WHAT IS A PRIVACY NOTICE?

The primary purpose of a privacy notice is to inform individuals about the uses of their personal information in a clear and transparent manner. As a starting point organisations processing such information must consider the type of personal information that they are collecting and processing, the means of collection and the likely individuals from whom they will be collecting information.

COMMUNICATING PRIVACY NOTICES EFFECTIVELY

To be effective a privacy notice should be drafted in plain English and avoid legalistic or technical language. The Code supports the use of large fonts, summary headings and concisely drafted paragraphs which do not cross-refer to each other. The notice should be written in a manner that is understandable to the target recipient i.e., special consideration should be given to simplicity where the notice is aimed at children or the use of local languages where the intended audience is predominately non-English speaking.

It is also important that the privacy notice is communicated effectively. Privacy notices can be communicated in a number of ways, including verbally, in writing, through signage (e.g. information posters in a public area), and electronically (text messages, emails and on websites). It is recommended that the medium through which personal information is collected is also used for communicating the privacy notice.

LAYERING

As many individuals are unlikely to read a detailed privacy notice the Code supports the use of a layered approach of communication. This approach consists of individuals being provided with a short privacy notice containing basic information, such as the identity of the organisation and the way in which the information is to be used, as well as including a link or reference to a more detailed notice that can be accessed if required. This approach is particularly suited to online situations but can also work offline.

OBLIGATIONS TO THE RECIPIENT

Where an organisation only processes personal information in an obvious manner there is no requirement to draw individual’s attention actively to the privacy notice. Where, however, an individual is unlikely to expect that their information is processed in a certain manner, or where the data is sensitive, then there is an active duty on the organisation to communicate details of the processing.
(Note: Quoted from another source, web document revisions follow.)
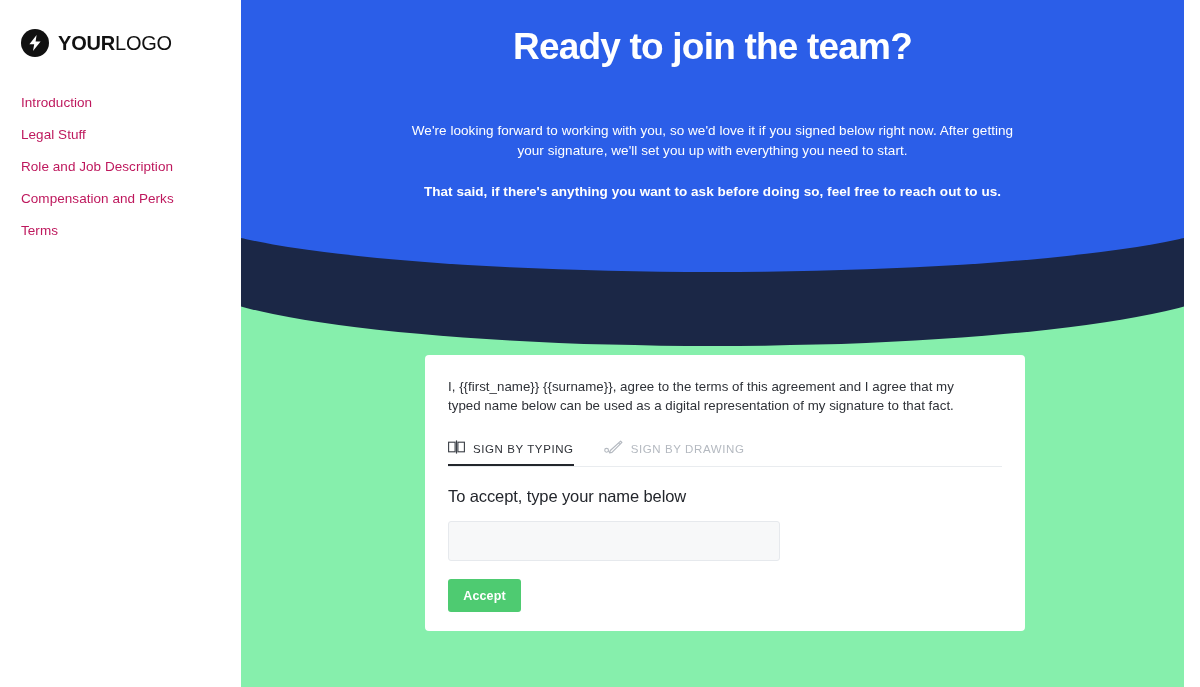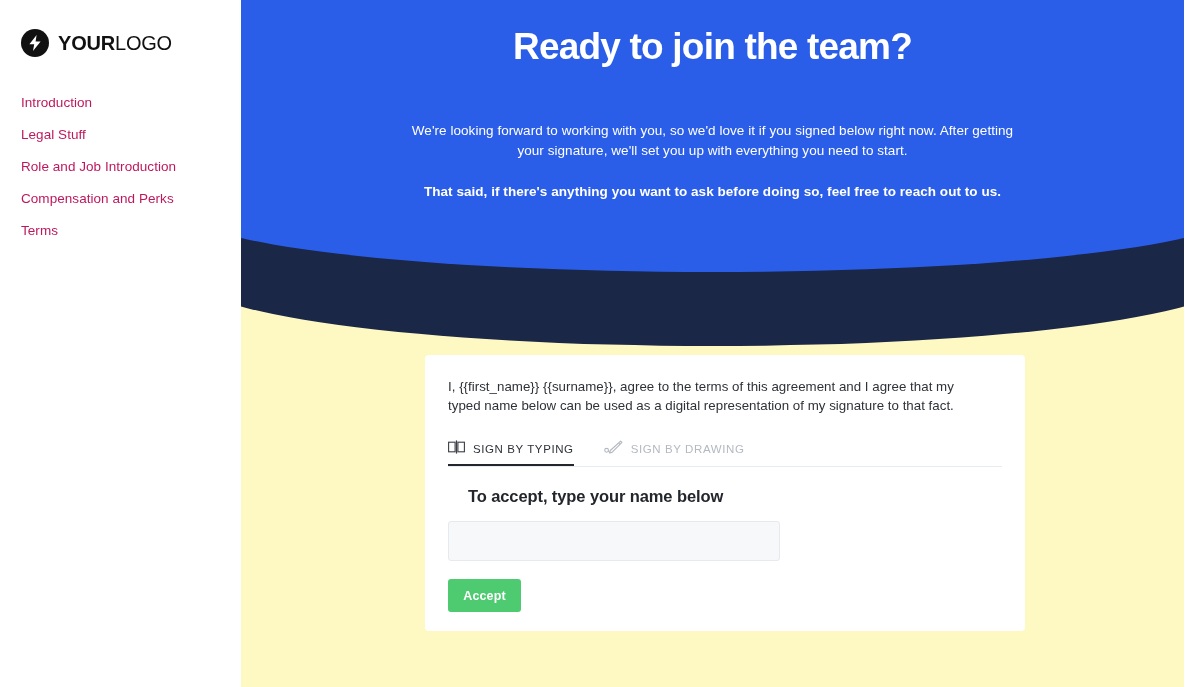"Ready to join the team?" .main { background: #fef9c3 -> #86efac }
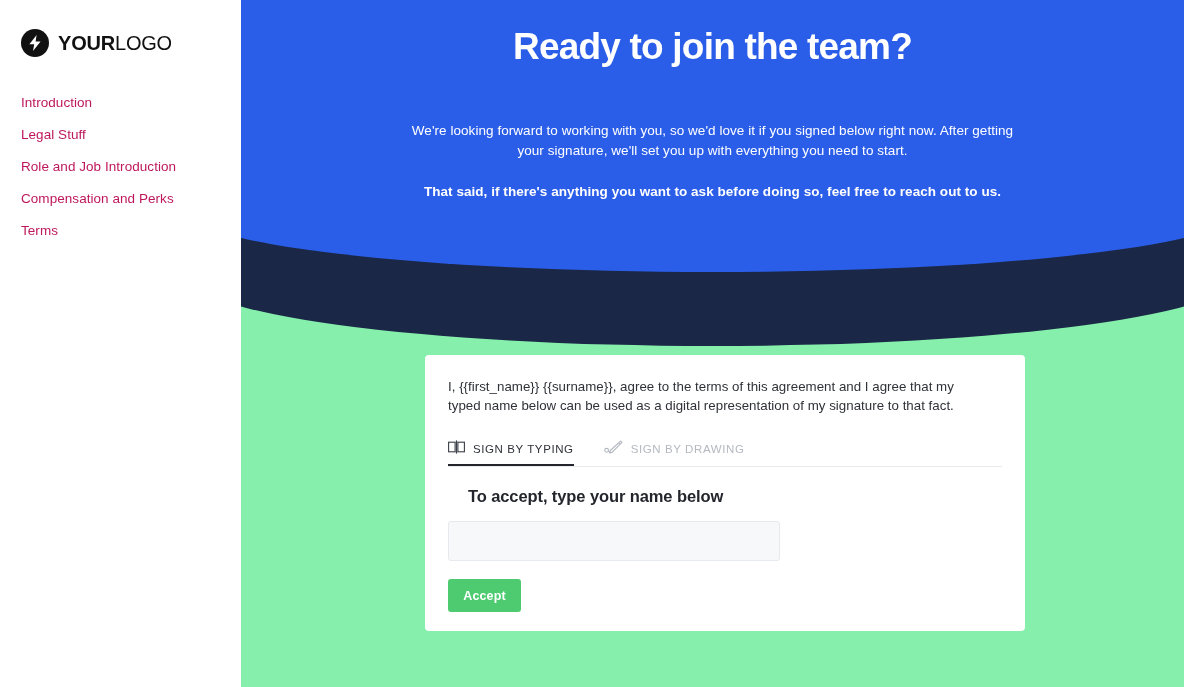"Role and Job Introduction" span { text: Introduction -> Description }
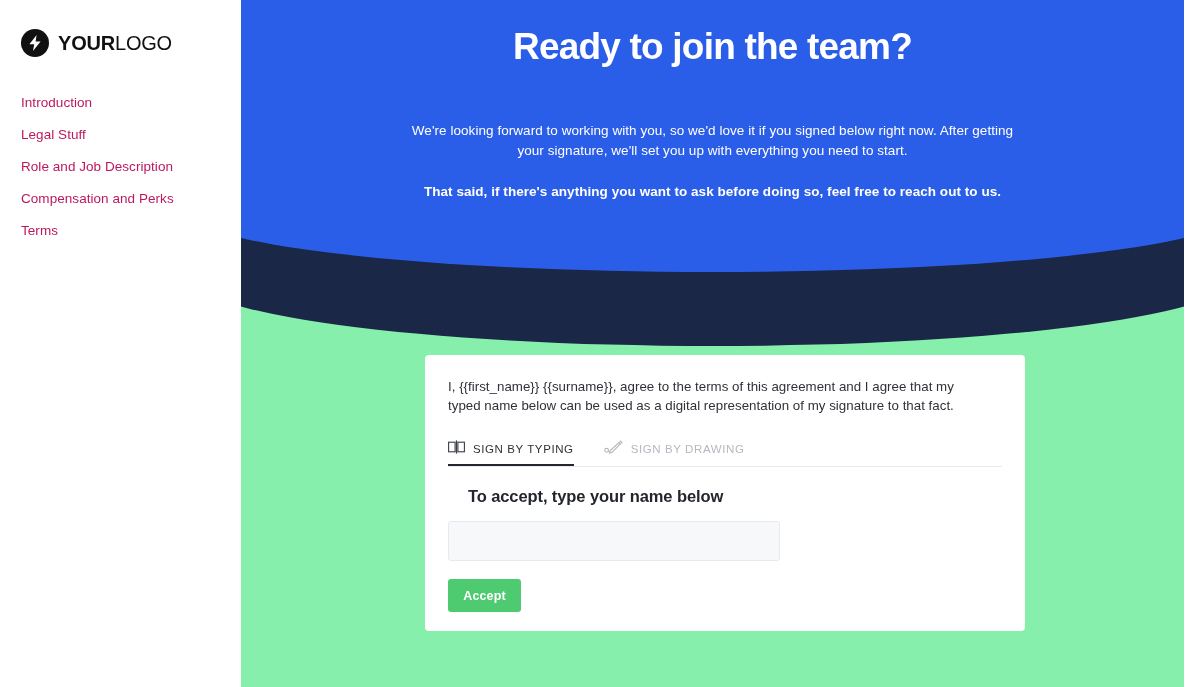"To accept, type your name" .accept-heading { font-weight: 700 -> 400; margin-left: 20px -> none }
This is especially true where organisations collect personal information expressly with the intention of selling it on to unspecified third parties, or where data from different sources is combined to create a detailed picture of an individual’s affairs. Where personal information is collected for one purpose and is subsequently used for a different purpose, consent from the individual should be sought. Usually, this will involve contacting the individual concerned.

BENEFITS FOR THE ORGANISATION

Privacy notices, if used correctly, can provide an evidential record of what individuals were originally told when they initially provided their personal information. This record could be useful for the company in a number of circumstances including a dispute regarding data processing or use, and for due diligence purposes in relation to a change of use of the data, the transfer of data or sale of the business assets.

STATUS OF THE CODE

Whilst the Code is not legally binding, the Data Commissioner describes it as “guidance on good practice.” It is therefore clearly advisable to comply with its provisions.

SUMMARY

Much has changed in the way personal information is processed in business over the last decade. There is now a clear regulatory focus on the importance of data protection compliance. The Criminal Justice and Immigration Act 2008 gives the ICO the power to impose substantial fines on organisations that deliberately or recklessly commit serious breaches of the Data Protection Act and, from 1 October 2009, the annual notification fee for some data controllers will rise from £35.00 to £500.00. The increase in authority and revenue will enable the ICO to resource more fully its regulatory role. In light of this, and given the requirement for transparency in the new Code, it is time for organisations to review their privacy notices and their data handling regimes and to adopt the Code’s good practice.